Your task
Only the lines from the line with "Figure 1: Visual" through the end of the records belong in your reply, copied exactly, with every picture left out.

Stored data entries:
§ §
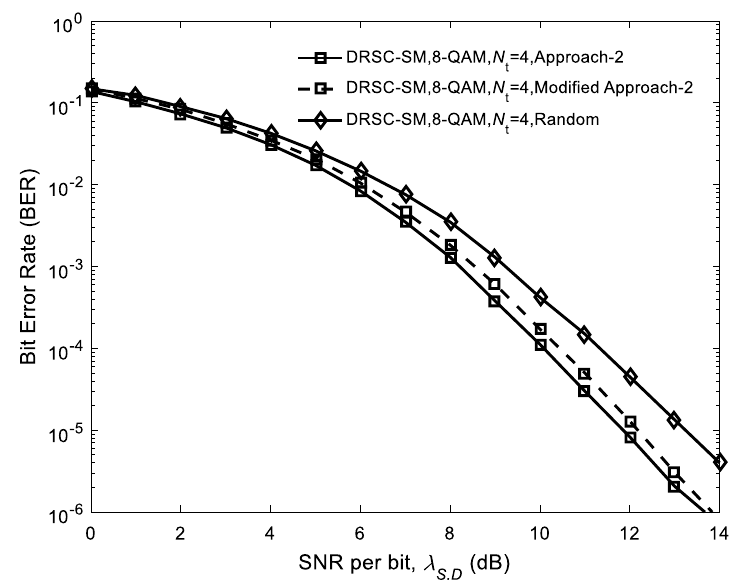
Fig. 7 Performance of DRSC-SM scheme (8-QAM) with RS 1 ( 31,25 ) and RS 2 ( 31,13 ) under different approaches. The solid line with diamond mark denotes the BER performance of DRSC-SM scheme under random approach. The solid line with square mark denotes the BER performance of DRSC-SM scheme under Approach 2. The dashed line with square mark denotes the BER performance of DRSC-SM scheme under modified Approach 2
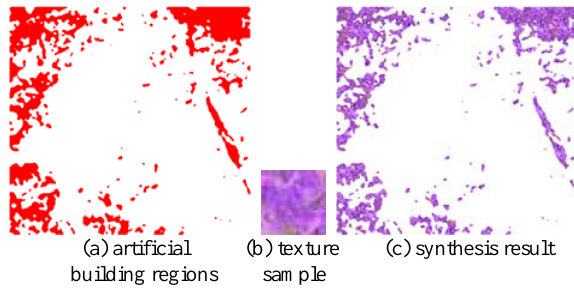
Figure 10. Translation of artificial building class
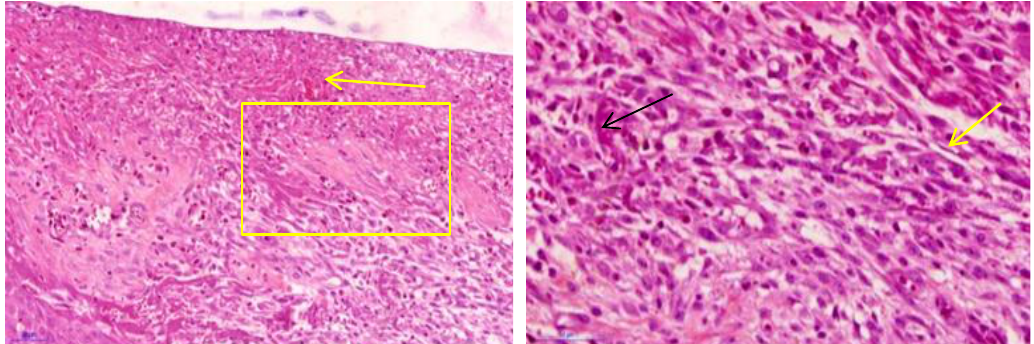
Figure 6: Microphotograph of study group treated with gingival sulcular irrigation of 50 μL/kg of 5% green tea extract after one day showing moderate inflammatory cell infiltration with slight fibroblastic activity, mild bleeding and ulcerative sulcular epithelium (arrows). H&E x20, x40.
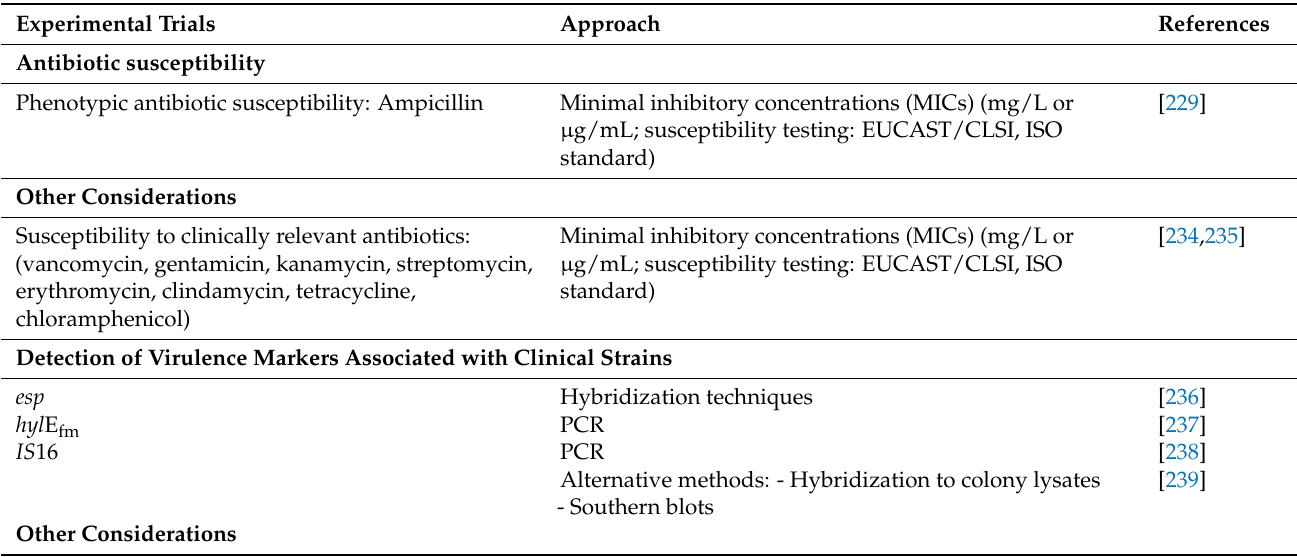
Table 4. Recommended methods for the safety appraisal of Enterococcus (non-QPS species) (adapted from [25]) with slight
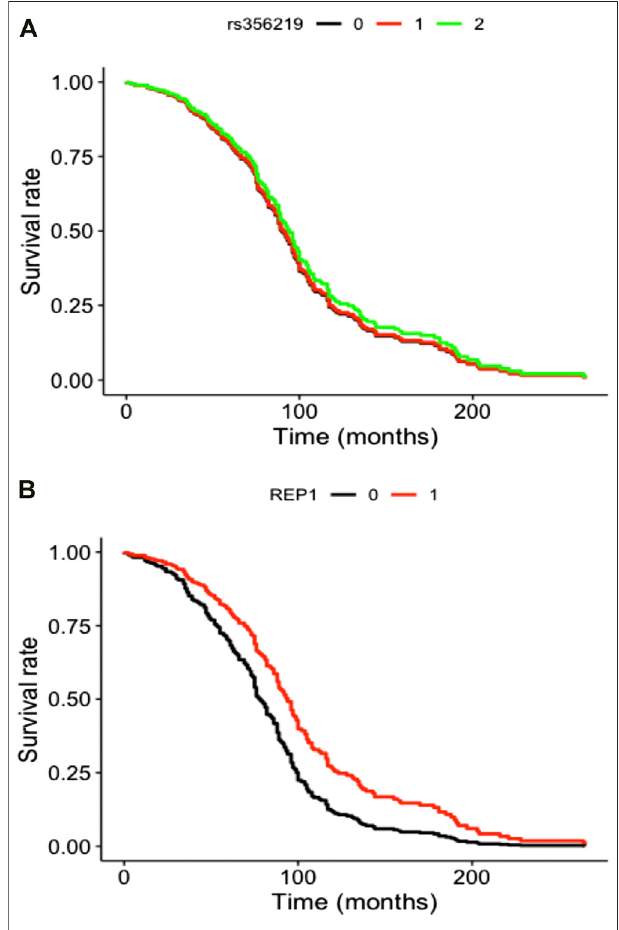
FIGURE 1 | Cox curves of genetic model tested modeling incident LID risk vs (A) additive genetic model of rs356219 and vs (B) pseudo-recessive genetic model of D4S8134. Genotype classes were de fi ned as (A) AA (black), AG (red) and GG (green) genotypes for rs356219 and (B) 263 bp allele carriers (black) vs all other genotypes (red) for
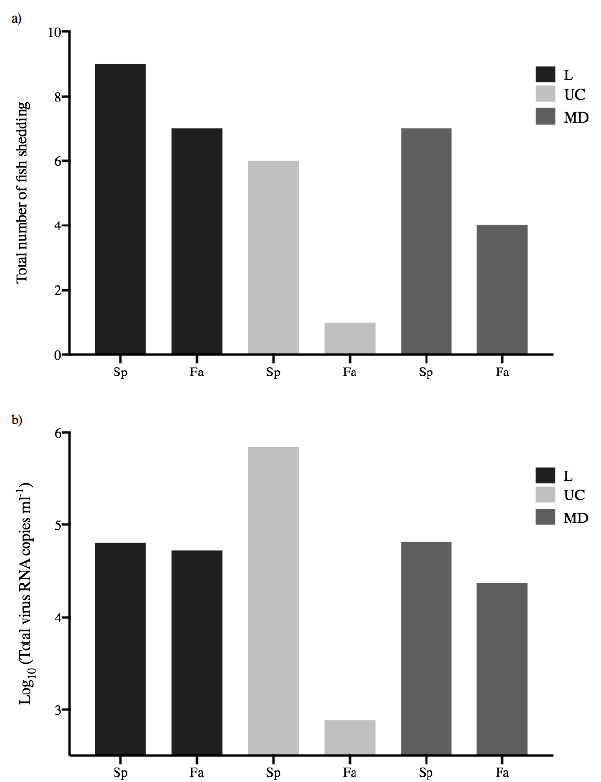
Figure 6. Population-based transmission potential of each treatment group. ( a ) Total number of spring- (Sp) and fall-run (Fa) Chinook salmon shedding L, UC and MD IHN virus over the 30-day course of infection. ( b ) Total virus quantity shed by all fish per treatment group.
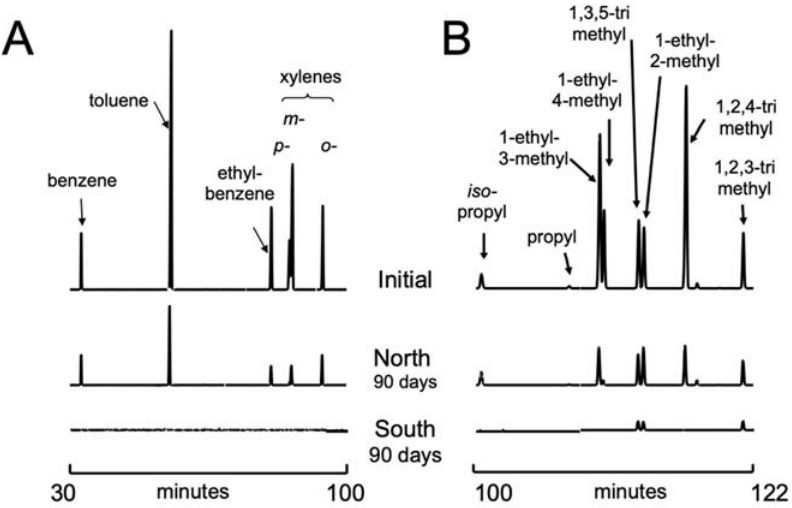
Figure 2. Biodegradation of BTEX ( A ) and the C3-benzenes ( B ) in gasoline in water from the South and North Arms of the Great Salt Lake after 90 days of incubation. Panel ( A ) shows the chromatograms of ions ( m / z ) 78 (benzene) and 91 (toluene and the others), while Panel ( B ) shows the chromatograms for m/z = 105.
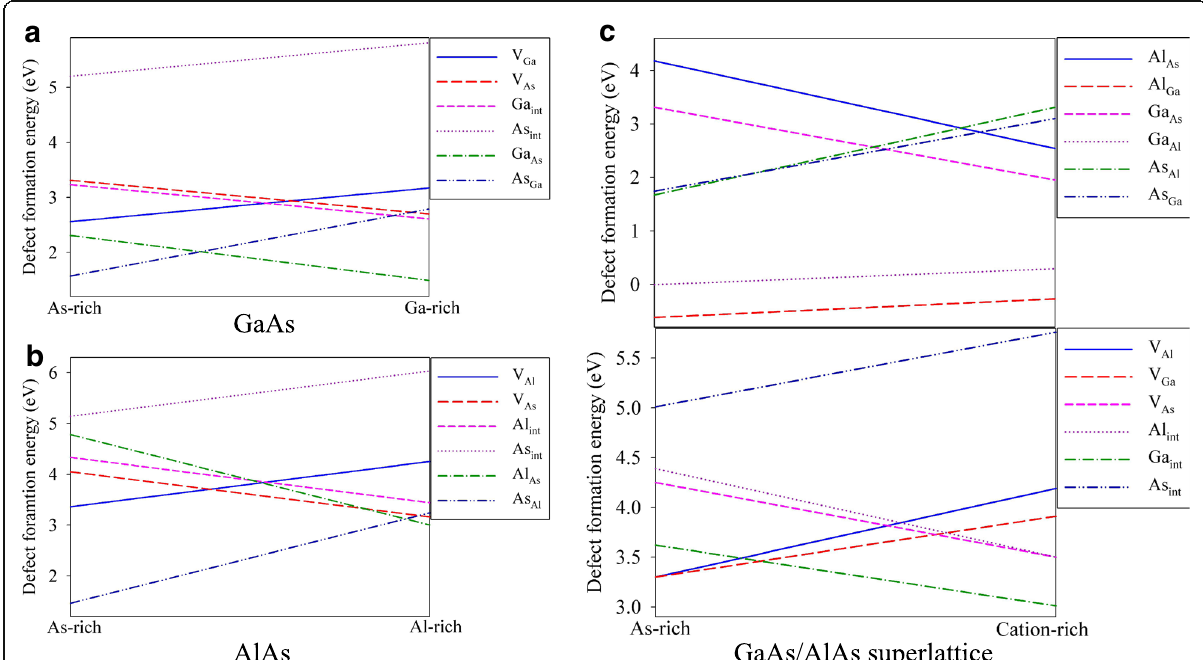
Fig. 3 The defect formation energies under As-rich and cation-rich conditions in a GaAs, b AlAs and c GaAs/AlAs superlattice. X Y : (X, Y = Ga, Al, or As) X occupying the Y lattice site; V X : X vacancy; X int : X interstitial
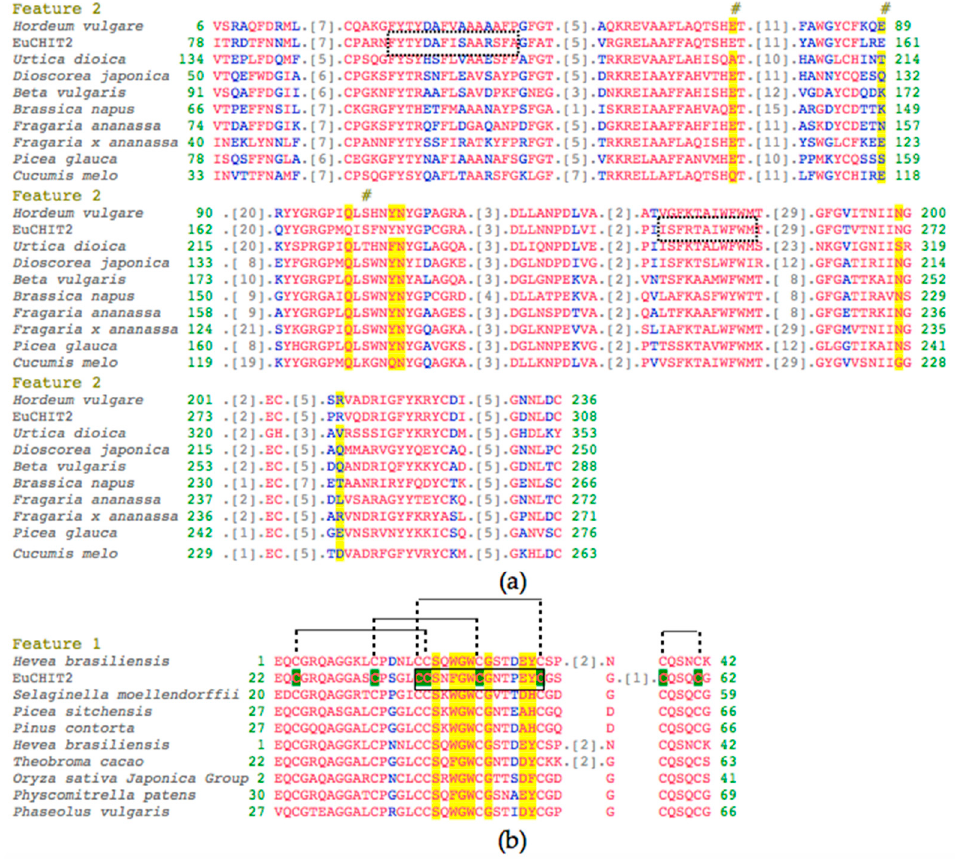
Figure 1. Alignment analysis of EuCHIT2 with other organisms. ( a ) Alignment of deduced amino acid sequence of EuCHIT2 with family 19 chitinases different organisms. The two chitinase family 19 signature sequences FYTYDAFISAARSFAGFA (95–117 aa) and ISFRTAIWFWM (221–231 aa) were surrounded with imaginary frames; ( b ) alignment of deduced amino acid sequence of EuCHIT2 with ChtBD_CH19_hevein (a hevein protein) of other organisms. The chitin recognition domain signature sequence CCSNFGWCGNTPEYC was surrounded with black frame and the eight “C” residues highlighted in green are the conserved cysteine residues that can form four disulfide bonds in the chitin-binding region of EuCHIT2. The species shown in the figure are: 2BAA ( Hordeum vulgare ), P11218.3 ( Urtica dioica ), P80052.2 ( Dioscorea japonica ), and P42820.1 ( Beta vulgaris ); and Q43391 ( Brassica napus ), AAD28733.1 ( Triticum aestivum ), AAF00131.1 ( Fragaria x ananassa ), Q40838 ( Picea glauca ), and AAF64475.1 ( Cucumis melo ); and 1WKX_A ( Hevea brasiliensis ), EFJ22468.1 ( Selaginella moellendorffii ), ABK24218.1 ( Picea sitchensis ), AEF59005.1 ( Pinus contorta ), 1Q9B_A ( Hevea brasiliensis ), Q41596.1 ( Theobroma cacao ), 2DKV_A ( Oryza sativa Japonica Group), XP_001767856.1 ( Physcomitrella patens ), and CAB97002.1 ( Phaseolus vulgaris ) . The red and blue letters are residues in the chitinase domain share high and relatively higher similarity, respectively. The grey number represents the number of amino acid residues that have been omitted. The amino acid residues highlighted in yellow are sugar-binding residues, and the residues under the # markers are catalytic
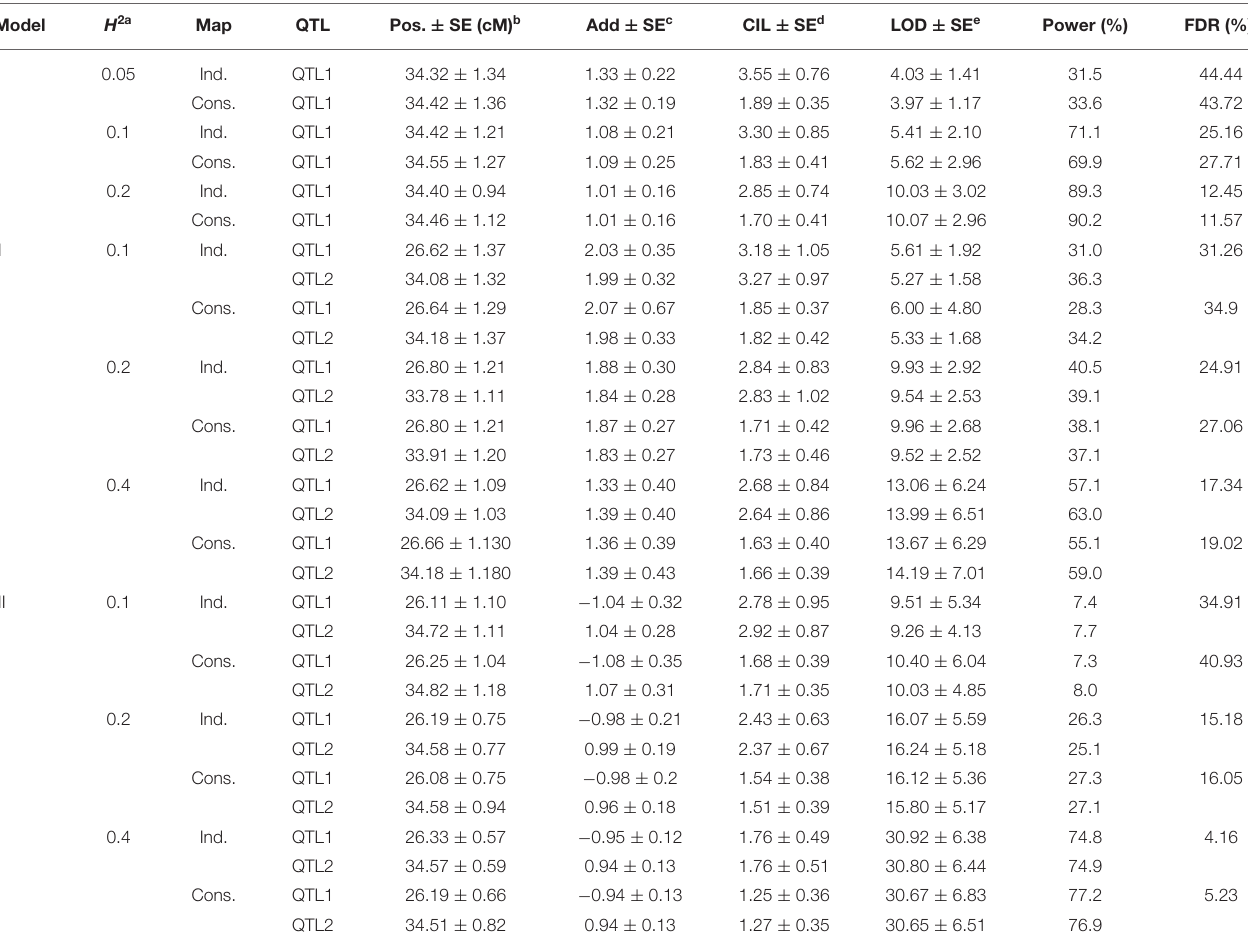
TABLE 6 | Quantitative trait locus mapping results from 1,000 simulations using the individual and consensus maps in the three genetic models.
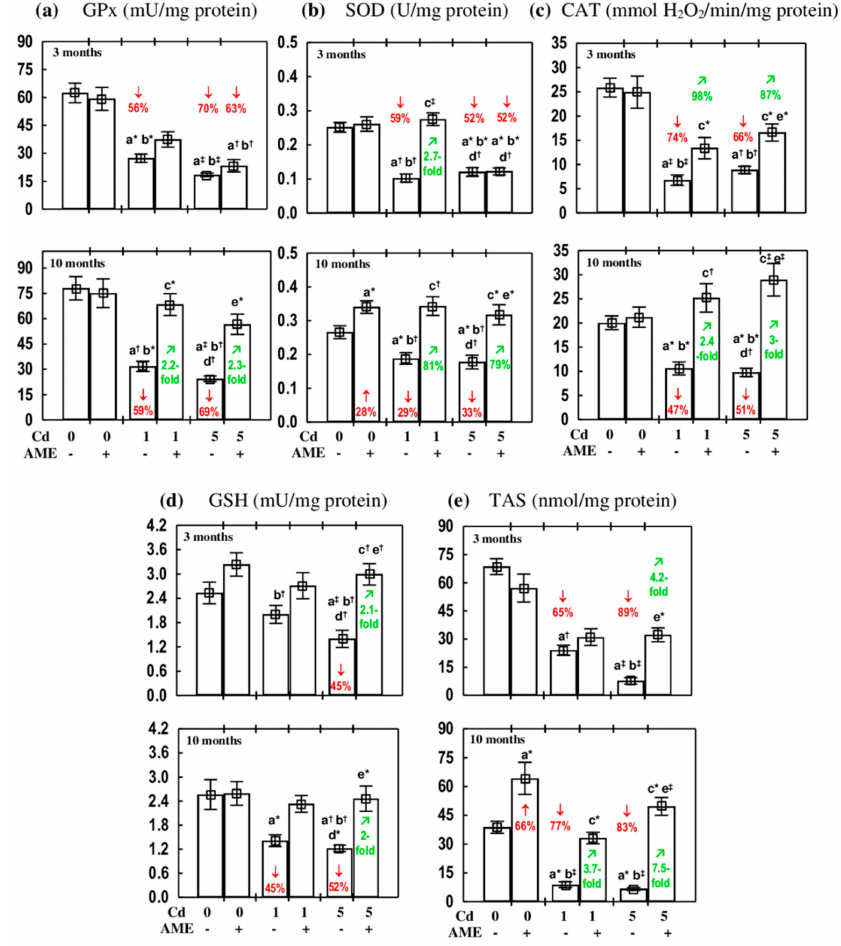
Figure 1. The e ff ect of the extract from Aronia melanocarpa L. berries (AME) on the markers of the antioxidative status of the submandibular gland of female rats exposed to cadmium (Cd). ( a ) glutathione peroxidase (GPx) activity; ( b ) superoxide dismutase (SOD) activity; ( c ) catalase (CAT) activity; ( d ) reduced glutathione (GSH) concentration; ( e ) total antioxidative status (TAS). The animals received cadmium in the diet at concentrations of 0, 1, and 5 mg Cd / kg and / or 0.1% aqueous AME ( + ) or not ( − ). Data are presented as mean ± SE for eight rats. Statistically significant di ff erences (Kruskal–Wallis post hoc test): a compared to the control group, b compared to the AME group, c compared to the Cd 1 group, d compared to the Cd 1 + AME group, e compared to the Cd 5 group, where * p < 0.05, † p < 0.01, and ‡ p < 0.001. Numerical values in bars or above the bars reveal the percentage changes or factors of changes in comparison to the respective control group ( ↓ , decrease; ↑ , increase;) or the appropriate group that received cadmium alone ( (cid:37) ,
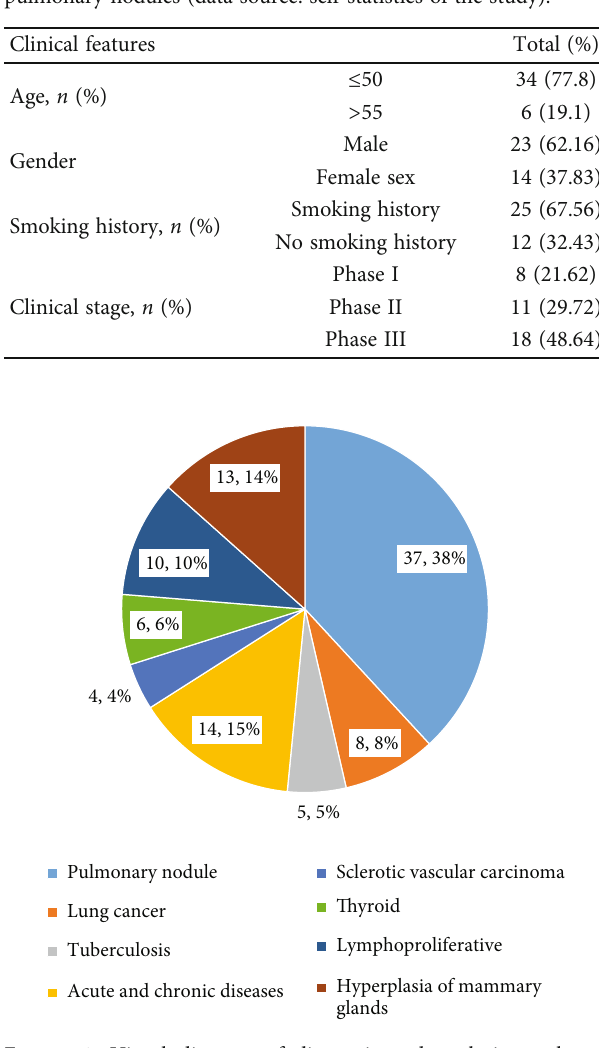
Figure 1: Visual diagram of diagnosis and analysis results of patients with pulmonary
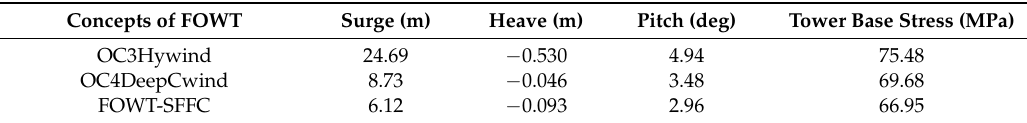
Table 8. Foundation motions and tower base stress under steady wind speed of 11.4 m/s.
§ §
Output for this task
Figure 1: Visual diagram of diagnosis and analysis results of patients with pulmonary
Table 8. Foundation motions and tower base stress under steady wind speed of 11.4 m/s.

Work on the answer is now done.